I tried to apologise.... I dunno what for, missing his birthday, ending it with a whimper and not a bang like he maybe would have wanted... but then I had customers and had to get back behind the till. When they came and bought their stuff, they didn't say a word, but as they walked out of the door, they burst into laughter.

And I burst into tears.

Maybe I'm just hormonal. Or something like that. But they were laughing all around the shop too and went dead silent after I talked to them, and then laughed after they left... it just felt like they were laughing at me, in my pathetic little job all alone without them.

But it's probably just my paranoia...

...

I hope.
hellzabeth: (>Konata: sigh.)
Ah, well.

Probably should have seen that coming eventually.

The anon has a point. Kudos to them.

/sigh
hellzabeth: (>Konata: Gloom)
So it was 10 minutes from the end of work, when this girl knocks on my till to get my attention from where I'd been putting away the ciggies.

"Hi, can I help?" I ask brightly.

"I'll have a 12 please."

Our lotto cards are numbered from 1-12, and the 12's the cheapest at £1. I nab it out of the dispenser and scan it.

The girl's looking about nervously, but I give her a scrutinising look and decide she seems the type who'd snap at me if I asked what's wrong. "That's a pound please."

So she gives me a pound.

Walks out the shop.

And comes back with a lady from shopwatch.

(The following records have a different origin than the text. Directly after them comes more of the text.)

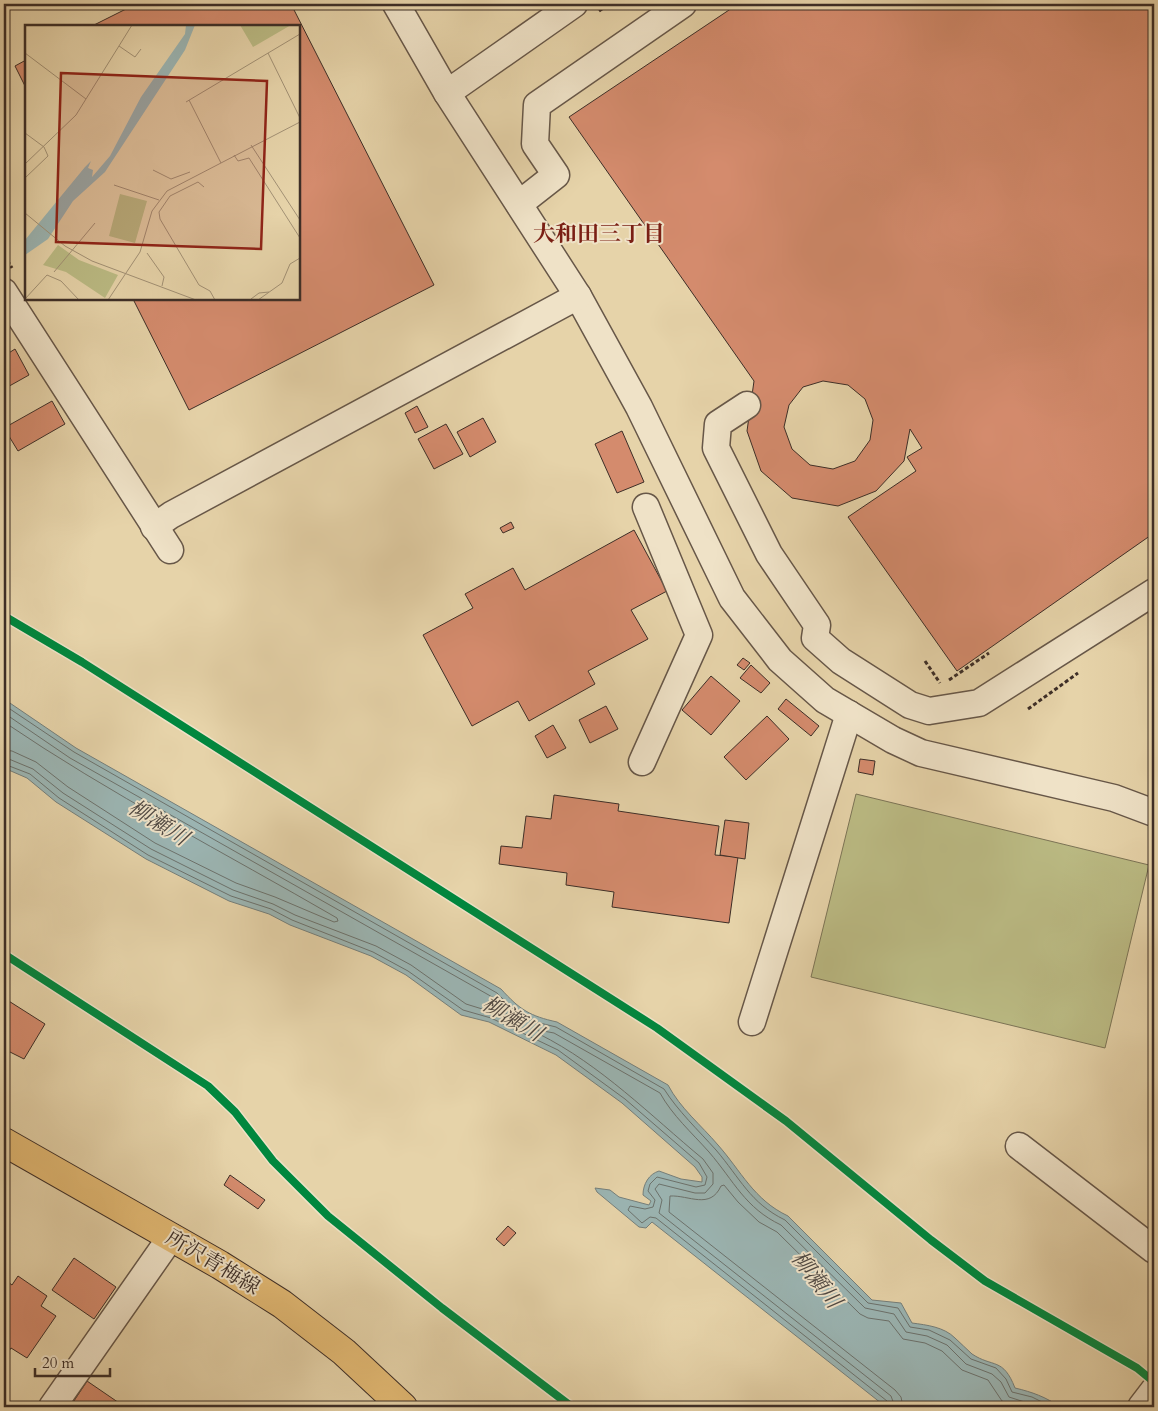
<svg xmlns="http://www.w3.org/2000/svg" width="1158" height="1411" font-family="Cardo,'Noto Serif JP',serif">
	<rect width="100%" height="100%" fill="#e6d3a9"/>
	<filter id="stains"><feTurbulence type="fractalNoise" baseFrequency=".004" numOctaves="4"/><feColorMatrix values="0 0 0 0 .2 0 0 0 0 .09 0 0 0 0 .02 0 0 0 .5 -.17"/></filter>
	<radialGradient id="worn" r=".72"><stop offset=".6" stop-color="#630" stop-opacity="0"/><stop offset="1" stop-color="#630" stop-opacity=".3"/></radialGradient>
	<!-- green -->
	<polygon fill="#bbbb84" stroke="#7c7456" points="856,794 1149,865 1105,1048 811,977"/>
	<!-- water -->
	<path fill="#9bb5b3" stroke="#757f7b" d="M4,699L76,748L501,989C520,1010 530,1016 557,1022L668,1085C680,1108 701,1125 718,1145C741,1171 754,1200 788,1216L872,1300L901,1303L912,1323C927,1325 944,1327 955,1338C961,1343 966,1349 972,1354C993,1368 1003,1357 1015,1388C1032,1392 1046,1397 1060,1407H886L652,1222L646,1228L639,1227L597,1192L595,1188L610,1190L619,1197L649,1205L651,1201L643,1195C643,1184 649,1174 659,1171L681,1179L702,1182V1177L695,1167L622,1103L556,1055L489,1022L461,1015L406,975L371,956L290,925L269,914L229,901L146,859L56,802L27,778L4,768Z"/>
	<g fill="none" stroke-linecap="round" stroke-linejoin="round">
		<!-- shore -->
		<g stroke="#6c726d" stroke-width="1">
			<path d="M4,705L74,752L497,993L517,1013L536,1022L556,1027L664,1089C678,1111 698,1130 716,1150C740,1178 750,1203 785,1220L868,1303L898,1308L910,1327L929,1330L950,1340L971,1359L996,1368L1006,1379L1012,1392L1032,1397L1052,1407"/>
			<polyline points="4,713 70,758 494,998 509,1017 506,1018 492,1012 466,1004 411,965 376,946 295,915 273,904 233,890 151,849 63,793 33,769 4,757"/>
			<path d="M4,722C110,794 225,853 337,918L338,921L334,922L275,897L236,883L155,843L68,787L36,762L12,751L4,750"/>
			<polyline points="4,764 30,774 59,798 148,855 231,896 271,909 292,920 373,952 408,971 463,1010 491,1018 558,1050 625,1099 699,1163 707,1177 705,1185 696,1187 657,1177 650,1184 648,1191 655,1200 653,1207 645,1209 630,1206 628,1210 642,1223 650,1217 656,1218 887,1401 889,1407"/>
			<path d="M895,1407L891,1396L659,1213L662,1200L655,1189L659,1184L695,1193H705L713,1184V1173L703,1159C650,1115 601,1065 539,1034L538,1030L554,1033L660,1093C672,1115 692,1133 709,1152C734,1181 745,1208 781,1225L865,1308L894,1314L906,1332L927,1336L947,1345L966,1364L992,1374L1001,1382L1009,1397L1040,1407"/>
			<path d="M903,1407L901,1397L895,1390L669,1212L670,1196C689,1195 710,1210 721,1186L724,1185L738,1202L759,1222L777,1232L860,1314L868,1318L889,1321L903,1339L925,1343L942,1351L962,1370L988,1380L1002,1401L1015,1407"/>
		</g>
	</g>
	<!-- building -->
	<g fill="#d48b6d" stroke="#3d2e27" fill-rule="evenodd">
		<polygon points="136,4 291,4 434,285 189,410 133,299 299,299 299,26 92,26"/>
		<path d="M738,4H1154V533L957,671L848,517L916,471L907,457L922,448L910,429L904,461L876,491L838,506L792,498L761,471L747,431L754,381L569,117ZM823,381L848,385L865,399L873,420L870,440L855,461L833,469L810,465L792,449L784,427L789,405L803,387Z"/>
		<polygon points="26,60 26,88 15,66"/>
		<polygon points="15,349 29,375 4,389 4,356"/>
		<polygon points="52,401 65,424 18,451 4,428"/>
		<polygon points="417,406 428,427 415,433 405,413"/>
		<polygon points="483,418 496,442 470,457 457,432"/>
		<polygon points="446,424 463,454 434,469 418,439"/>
		<polygon points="622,431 644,482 617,493 595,444"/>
		<polygon points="511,522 514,528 503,533 500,528"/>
		<polygon points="634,530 667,591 631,610 648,639 588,671 595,684 529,721 518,701 472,726 423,635 473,608 465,594 513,568 525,590"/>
		<polygon points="743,658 750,663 744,670 737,665"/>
		<polygon points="751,665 770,683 761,693 740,678"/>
		<polygon points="711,676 740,701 711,735 682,710"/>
		<polygon points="786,699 819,726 811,736 778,709"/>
		<polygon points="606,706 618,729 590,743 579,720"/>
		<polygon points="767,716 789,739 746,780 724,757"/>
		<polygon points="553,725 566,748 547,758 535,736"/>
		<polygon points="860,759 875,761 873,775 858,772"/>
		<polygon points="554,795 619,804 618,811 719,826 715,855 738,857 729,923 612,907 614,892 566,885 567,873 499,864 501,846 522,848 526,816 551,819"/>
		<polygon points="725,820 749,823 745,859 720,855"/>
		<polygon points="4,998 45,1024 24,1059 4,1049"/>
		<polygon points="230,1175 265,1200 258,1209 224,1185"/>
		<polygon points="508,1226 516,1233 504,1246 496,1239"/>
		<polygon points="74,1258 116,1287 94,1319 52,1290"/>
		<polygon points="18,1276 47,1296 41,1306 56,1316 27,1358 11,1348 4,1359 4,1279 12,1285"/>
		<polygon points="87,1381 125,1407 70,1407"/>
	</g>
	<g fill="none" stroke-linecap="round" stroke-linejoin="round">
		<defs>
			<g id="minor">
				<polyline points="396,4 447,93 578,296 639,407 732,598 780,660 825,700 893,740 921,753 1114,798 1154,813"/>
				<polyline points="447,93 574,4"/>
				<polyline points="519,204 556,175 535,144 537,105 683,4"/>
				<polyline points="4,292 170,550"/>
				<polyline points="747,405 718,424 716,448 769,554 817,625 815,638 841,661 910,705 929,711 979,703 1154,592"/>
				<polyline points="154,527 171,515 578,296"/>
				<polyline points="642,762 699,635 646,507"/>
				<polyline points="752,1022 849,714"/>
				<polyline points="1019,1146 1154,1250"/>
				<polyline points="52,1407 171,1237"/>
				<polyline points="1141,1407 1154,1390"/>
			</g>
			<polyline id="major" points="4,1142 220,1265 282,1304 344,1352 403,1407"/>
		</defs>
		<!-- minor casing -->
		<use href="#minor" stroke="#675748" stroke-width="29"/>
		<!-- major casing -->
		<use href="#major" stroke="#3d2e27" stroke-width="30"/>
		<!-- path -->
		<g stroke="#3d2e27" stroke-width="3" stroke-dasharray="4 2.5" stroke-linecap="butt">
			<polyline points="599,11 609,4"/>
			<polyline points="4,255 12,268"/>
			<polyline points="925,661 940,683"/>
			<polyline points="949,680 989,653"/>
			<polyline points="1028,709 1078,673"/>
		</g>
		<!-- minor -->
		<use href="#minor" stroke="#efe2c7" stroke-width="26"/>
		<!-- major -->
		<use href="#major" stroke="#e3ba74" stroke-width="28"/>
		<defs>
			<g id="cycleway">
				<polyline points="4,616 82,662 657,1028 786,1121 931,1240 985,1281 1137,1368 1154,1382"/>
				<polyline points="4,954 208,1086 235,1112 273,1161 328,1216 442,1308 572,1407"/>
			</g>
		</defs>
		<!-- cycleway casing -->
		<use href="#cycleway" stroke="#efe2c7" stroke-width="11"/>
		<!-- cycleway -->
		<use href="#cycleway" stroke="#00873e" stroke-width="8"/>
	</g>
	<g text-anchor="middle" stroke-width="4" stroke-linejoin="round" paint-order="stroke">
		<!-- street labels -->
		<g font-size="21" fill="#3d2e27" stroke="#efe2c7">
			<text transform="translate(213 1262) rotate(31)" y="7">所沢青梅線</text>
		</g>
		<!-- neighbourhood labels -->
		<g font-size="22" font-weight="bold" fill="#7a1f14" stroke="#efe2c7">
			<text x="599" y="241">大和田三丁目</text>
		</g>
		<!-- water labels -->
		<g font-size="22" font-style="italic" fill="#504943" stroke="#efe2c7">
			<text transform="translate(159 822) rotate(32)" y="8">柳瀬川</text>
			<text transform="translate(513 1018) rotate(31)" y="8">柳瀬川</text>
			<text transform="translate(817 1279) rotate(52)" y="8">柳瀬川</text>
		</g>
	</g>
	<!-- overview -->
	<g transform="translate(25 25)">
		<rect width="275" height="275" fill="#e6d3a9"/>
		<path d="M215,0H266L228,22ZM95,169L122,176L110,218L84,211ZM33,220L54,235L93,250L80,273L41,247L18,240Z" fill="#bbbb84"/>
		<path d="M161,0H170L160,25L80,147L48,176L23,214L0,230V215L60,142L66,136L63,143L68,145L67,152L85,131L116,72L160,9Z" fill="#9bb5b3"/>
		<path fill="none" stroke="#a29175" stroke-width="1" d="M94,21L110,32L116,24M0,28L61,74M243,28L275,93M164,75L196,138M161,77L275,9M0,108L19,122L23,131L0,153M226,120L275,195M209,130L213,136L224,133L275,213M0,139L51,90L107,0M128,145L146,154L165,147M89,160L134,175M179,162L173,157L145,171L134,187L135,194L174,260L185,266L190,275M0,188L40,221L67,236L171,275M122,228L139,252L137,261M29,247L70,198M0,274L22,250L36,256L54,275M226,274L234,268L244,267M83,275L115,227L127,186L142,166L275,97M233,275L257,258L265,239L275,233"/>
		<path fill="#8f2418" fill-opacity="0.15" stroke="#8f2418" stroke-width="2.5" d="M36,48L242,56L236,224L31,217Z"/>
		<rect width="275" height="275" fill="none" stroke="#3d2e27" stroke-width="2.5"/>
	</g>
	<!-- margin -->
	<rect width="1158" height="1411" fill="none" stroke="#e6d3a9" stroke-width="20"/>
	<rect x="5" y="5" width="1148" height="1401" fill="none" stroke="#3d2e27" stroke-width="2.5"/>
	<rect x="10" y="10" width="1138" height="1391" fill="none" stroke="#3d2e27"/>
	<!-- scale -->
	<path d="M35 1368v8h75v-8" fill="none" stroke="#3d2e27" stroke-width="2.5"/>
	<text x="42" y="1368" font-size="15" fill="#3d2e27" stroke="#efe2c7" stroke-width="4" paint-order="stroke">20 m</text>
	<rect width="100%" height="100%" filter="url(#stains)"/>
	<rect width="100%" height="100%" fill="url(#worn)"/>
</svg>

"You have just sold a restricted item to an under 16 year old."

I broke down in tears.

Fuck my life fuck my life fuck my life fuck my life fuck my life fuck my life.
hellzabeth: (=A=)
Why is it 18 degrees AT NIGHT?!

I can hear mozzies buzzing around my room at a high pitched whine and I cannot sleep because I KNOW they will bite me. I'm oh so delicious like that.

Feck it, I'll just start compiling that archive "find Pidge's stuff more easily" thing that all the cool people have.
hellzabeth: (cry)
There are lots of ways I put my procrastination to use. I write fics, draw art, watch shows I usually wouldn't. Sometimes I even go back and watch things again just incase I'd forgotten them.

Why.

Why.

Did I go back and watch Dr Who: End of Time?

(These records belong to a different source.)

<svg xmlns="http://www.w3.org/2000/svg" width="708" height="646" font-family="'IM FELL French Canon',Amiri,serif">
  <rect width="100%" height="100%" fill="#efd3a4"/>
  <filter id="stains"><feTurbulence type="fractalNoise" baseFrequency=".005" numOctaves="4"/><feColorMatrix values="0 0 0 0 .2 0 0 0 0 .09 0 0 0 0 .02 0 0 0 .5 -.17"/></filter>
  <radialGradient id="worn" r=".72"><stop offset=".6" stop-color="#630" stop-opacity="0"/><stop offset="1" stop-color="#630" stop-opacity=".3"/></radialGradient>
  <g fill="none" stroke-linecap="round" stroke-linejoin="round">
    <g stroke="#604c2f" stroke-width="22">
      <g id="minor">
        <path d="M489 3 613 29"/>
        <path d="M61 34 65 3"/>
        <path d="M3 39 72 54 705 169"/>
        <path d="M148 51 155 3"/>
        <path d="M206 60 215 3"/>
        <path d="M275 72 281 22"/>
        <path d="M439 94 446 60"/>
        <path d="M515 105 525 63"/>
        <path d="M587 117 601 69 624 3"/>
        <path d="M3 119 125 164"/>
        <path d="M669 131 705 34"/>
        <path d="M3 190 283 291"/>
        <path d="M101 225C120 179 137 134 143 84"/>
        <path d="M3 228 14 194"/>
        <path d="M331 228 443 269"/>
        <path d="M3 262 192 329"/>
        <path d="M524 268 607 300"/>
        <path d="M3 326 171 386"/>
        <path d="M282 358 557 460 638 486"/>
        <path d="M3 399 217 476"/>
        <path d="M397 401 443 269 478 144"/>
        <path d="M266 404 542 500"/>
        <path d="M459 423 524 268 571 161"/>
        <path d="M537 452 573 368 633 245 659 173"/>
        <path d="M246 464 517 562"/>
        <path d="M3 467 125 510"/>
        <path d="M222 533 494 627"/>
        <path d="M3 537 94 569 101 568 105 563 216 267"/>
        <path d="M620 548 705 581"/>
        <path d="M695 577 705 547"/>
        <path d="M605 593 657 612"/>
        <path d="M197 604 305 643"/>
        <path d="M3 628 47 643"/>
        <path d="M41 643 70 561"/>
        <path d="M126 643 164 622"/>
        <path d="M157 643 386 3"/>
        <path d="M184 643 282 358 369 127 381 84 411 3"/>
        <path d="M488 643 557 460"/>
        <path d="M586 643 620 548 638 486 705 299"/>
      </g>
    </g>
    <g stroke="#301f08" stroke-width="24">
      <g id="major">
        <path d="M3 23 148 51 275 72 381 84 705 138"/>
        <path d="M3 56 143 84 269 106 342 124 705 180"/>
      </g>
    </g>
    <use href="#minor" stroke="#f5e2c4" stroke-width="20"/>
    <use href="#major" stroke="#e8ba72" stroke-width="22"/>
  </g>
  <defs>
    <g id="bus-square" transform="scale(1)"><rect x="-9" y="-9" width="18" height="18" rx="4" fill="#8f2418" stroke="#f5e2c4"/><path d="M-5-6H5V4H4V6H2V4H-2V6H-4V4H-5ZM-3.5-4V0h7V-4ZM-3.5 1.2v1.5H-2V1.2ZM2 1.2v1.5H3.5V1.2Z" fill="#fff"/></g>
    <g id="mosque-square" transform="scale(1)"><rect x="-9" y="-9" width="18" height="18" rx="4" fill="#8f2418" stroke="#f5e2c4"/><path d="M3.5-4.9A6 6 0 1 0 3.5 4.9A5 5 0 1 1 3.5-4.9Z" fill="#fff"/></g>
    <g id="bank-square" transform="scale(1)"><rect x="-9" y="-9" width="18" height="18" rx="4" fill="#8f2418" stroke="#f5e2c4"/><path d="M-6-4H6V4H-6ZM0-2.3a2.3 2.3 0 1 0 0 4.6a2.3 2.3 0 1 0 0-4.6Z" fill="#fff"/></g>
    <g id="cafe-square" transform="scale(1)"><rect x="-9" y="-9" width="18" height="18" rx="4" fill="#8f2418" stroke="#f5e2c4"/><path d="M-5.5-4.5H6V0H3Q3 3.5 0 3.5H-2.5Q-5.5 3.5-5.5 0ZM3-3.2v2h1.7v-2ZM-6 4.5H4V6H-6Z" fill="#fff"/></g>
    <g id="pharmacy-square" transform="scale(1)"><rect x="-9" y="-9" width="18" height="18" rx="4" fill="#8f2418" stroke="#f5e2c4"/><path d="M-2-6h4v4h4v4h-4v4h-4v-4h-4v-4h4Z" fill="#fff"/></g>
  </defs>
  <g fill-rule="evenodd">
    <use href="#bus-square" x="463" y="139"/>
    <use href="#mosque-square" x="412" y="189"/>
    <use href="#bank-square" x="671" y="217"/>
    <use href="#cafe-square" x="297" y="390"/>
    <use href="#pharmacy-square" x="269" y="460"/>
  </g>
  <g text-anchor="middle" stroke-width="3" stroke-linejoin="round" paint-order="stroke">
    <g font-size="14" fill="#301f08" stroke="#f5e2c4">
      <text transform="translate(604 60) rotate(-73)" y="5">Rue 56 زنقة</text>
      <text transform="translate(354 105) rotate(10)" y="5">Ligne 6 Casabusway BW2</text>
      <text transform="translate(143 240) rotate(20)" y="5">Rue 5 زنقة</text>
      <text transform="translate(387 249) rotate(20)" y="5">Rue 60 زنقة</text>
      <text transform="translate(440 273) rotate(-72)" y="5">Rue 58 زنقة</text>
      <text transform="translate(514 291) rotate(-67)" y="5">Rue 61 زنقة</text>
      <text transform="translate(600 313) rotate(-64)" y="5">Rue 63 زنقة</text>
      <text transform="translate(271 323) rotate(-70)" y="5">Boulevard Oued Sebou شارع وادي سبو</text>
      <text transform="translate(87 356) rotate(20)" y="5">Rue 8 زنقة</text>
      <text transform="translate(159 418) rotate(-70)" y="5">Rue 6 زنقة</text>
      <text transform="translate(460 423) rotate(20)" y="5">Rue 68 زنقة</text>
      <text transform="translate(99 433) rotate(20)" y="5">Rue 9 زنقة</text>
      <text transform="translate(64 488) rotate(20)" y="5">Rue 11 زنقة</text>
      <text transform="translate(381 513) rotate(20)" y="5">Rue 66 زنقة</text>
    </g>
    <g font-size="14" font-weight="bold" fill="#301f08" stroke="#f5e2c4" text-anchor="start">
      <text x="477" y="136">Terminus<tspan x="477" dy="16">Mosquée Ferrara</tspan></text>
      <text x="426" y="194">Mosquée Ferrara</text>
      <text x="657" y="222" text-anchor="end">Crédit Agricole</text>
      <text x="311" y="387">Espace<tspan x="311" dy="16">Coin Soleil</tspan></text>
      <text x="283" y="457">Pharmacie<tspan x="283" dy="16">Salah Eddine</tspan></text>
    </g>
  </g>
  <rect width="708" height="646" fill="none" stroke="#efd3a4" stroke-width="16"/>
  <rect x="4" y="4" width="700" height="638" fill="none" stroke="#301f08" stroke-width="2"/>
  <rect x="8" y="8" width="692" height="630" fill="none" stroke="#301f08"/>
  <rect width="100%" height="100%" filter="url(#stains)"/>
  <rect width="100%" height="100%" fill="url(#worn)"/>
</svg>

There are only five words that it took to make me break: "I don't want to go."

I must have walked out of the room the first time I watched it, or been distracted by something shiney, because I swear to god I never sobbed that hard the first time.

Fuck it, it's three months too late for a dedication, but... Ten, you will always be my Doctor.

Though the new bloke did kind of soften the blow when he went "I'm still not ginger!" all irritably. Still. Sob.

Shut up and get back to your coursework Pidge that stuff has to be handed in tomorrow.